EXERCISE REQUIREMENTS
Reproduce exactly, from the data that follows, the line with "middle pip: (337, 345)", the line with "index dip: (379, 142)", and every line that lies between them.

--

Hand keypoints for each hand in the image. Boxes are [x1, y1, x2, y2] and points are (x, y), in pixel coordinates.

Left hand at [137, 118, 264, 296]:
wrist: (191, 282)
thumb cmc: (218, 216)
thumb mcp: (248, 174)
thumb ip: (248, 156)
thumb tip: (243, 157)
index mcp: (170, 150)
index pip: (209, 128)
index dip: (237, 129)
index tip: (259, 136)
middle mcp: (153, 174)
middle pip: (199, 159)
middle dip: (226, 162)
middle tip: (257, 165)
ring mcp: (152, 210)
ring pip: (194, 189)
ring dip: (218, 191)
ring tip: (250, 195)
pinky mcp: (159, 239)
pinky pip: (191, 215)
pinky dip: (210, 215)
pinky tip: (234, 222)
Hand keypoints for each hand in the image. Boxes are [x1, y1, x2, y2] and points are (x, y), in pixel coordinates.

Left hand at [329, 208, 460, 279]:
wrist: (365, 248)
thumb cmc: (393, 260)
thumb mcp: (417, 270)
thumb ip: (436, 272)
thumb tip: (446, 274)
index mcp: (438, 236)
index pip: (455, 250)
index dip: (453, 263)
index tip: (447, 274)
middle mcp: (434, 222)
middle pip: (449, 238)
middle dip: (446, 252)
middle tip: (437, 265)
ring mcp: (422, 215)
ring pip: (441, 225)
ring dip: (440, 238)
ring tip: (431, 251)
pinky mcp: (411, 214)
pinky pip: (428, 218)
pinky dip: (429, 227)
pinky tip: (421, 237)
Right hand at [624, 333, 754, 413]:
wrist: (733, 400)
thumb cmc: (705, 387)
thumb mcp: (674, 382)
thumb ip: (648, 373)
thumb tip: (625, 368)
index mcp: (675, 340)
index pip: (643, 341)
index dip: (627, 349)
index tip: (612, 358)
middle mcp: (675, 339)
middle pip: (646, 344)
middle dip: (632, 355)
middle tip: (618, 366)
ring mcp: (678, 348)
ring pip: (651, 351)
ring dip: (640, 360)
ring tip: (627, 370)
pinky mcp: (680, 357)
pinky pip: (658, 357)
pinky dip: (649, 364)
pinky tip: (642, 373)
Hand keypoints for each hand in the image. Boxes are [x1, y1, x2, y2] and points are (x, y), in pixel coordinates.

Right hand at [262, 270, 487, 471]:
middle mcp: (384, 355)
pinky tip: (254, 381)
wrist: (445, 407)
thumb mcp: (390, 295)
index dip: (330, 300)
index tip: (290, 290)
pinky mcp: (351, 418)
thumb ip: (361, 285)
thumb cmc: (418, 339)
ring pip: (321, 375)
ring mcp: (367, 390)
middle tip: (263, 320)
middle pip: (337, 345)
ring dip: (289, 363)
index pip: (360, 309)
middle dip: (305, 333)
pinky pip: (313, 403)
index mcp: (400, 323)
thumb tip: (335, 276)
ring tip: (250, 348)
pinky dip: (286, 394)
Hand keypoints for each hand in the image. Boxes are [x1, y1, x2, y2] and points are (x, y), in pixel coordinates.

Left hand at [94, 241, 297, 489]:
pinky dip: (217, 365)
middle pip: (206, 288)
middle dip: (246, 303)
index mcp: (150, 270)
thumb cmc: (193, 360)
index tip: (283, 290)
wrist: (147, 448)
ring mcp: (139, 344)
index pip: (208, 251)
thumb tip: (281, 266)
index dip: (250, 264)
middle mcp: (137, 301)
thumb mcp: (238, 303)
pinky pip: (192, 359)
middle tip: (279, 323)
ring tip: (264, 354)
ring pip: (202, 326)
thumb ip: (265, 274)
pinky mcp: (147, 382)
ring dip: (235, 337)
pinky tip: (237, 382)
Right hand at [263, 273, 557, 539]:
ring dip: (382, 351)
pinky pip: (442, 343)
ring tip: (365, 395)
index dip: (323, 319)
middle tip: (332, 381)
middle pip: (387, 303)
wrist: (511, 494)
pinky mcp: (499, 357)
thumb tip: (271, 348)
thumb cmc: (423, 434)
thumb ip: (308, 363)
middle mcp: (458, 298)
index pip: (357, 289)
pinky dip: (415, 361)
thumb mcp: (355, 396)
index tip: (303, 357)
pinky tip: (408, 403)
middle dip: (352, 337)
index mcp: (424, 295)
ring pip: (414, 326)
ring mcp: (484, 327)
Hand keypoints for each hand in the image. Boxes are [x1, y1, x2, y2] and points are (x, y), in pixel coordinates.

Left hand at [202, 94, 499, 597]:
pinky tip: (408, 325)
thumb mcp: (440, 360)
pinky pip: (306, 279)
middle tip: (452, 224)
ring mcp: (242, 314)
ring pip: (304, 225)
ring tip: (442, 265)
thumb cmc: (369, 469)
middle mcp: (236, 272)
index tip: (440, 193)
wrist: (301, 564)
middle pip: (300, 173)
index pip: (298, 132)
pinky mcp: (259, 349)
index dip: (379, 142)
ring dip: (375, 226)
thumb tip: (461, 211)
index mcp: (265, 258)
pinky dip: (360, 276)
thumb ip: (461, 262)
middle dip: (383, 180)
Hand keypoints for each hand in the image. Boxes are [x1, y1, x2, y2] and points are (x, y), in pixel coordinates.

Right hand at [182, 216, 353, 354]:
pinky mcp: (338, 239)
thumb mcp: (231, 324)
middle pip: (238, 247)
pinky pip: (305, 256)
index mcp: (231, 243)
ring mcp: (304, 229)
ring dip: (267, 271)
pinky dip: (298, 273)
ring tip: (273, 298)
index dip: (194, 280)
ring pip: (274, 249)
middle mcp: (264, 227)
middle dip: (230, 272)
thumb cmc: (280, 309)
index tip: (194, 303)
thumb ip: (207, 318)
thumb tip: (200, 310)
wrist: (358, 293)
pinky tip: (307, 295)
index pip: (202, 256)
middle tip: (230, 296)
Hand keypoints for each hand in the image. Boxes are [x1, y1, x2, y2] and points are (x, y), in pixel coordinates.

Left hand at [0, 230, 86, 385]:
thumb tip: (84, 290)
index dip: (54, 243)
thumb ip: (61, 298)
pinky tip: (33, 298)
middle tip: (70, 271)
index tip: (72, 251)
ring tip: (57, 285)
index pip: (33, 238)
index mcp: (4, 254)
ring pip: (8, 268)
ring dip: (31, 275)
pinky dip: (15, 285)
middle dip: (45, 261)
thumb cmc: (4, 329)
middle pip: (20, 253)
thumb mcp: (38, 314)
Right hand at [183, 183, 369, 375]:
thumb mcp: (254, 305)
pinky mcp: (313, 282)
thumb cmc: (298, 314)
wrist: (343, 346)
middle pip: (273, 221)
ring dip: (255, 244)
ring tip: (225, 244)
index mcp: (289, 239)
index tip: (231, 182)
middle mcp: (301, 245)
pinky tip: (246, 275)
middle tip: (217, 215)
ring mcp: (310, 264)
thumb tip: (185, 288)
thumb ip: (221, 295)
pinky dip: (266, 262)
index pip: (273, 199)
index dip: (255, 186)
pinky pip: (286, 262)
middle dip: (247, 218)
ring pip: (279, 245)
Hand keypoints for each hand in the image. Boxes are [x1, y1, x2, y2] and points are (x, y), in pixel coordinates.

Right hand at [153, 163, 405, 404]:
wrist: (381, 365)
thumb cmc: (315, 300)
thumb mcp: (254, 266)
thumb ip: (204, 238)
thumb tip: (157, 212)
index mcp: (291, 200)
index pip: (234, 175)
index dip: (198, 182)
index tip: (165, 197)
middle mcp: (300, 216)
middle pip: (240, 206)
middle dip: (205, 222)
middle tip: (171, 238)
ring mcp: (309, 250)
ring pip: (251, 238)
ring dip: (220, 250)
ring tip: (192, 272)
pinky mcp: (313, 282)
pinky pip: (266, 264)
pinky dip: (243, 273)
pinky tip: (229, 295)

--

SOLUTION TO THIS PROBLEM
middle pip: (337, 345)
ring dip: (289, 363)
index pip: (360, 309)
middle dip: (305, 333)
pinky pip: (313, 403)
index mcp: (400, 323)
thumb tip: (335, 276)
ring tip: (250, 348)
pinky dip: (286, 394)
Hand keypoints for each hand in the image. Boxes are [x1, y1, x2, y2] and points are (x, y), in pixel coordinates.

Left hand at [94, 241, 297, 489]:
pinky dip: (217, 365)
middle pip: (206, 288)
middle dip: (246, 303)
index mcp: (150, 270)
thumb cmc: (193, 360)
index tip: (283, 290)
wrist: (147, 448)
ring mcp: (139, 344)
index pip: (208, 251)
thumb tip: (281, 266)
index dip: (250, 264)
middle mcp: (137, 301)
thumb mcp: (238, 303)
pinky pip: (192, 359)
middle tip: (279, 323)
ring tip: (264, 354)
ring pip: (202, 326)
thumb ip: (265, 274)
pinky mcp: (147, 382)
ring dip: (235, 337)
pinky tip: (237, 382)
Right hand at [263, 273, 557, 539]:
ring dip: (382, 351)
pinky pip: (442, 343)
ring tip: (365, 395)
index dip: (323, 319)
middle tip: (332, 381)
middle pip: (387, 303)
wrist: (511, 494)
pinky mcp: (499, 357)
thumb tip: (271, 348)
thumb cmc: (423, 434)
thumb ip: (308, 363)
middle mcp: (458, 298)
index pip: (357, 289)
pinky dip: (415, 361)
thumb mcp: (355, 396)
index tip: (303, 357)
pinky tip: (408, 403)
middle dip: (352, 337)
index mcp: (424, 295)
ring pip: (414, 326)
ring mcp: (484, 327)
Hand keypoints for each hand in the image. Boxes are [x1, y1, x2, y2] and points are (x, y), in pixel coordinates.

Left hand at [202, 94, 499, 597]:
pinky tip: (408, 325)
thumb mcp: (440, 360)
pinky pip: (306, 279)
middle tip: (452, 224)
ring mcp: (242, 314)
ring pip: (304, 225)
ring tip: (442, 265)
thumb cmc: (369, 469)
middle mcp: (236, 272)
index tip: (440, 193)
wrist: (301, 564)
middle pip: (300, 173)
index pip: (298, 132)
pinky mcp: (259, 349)
index dip: (379, 142)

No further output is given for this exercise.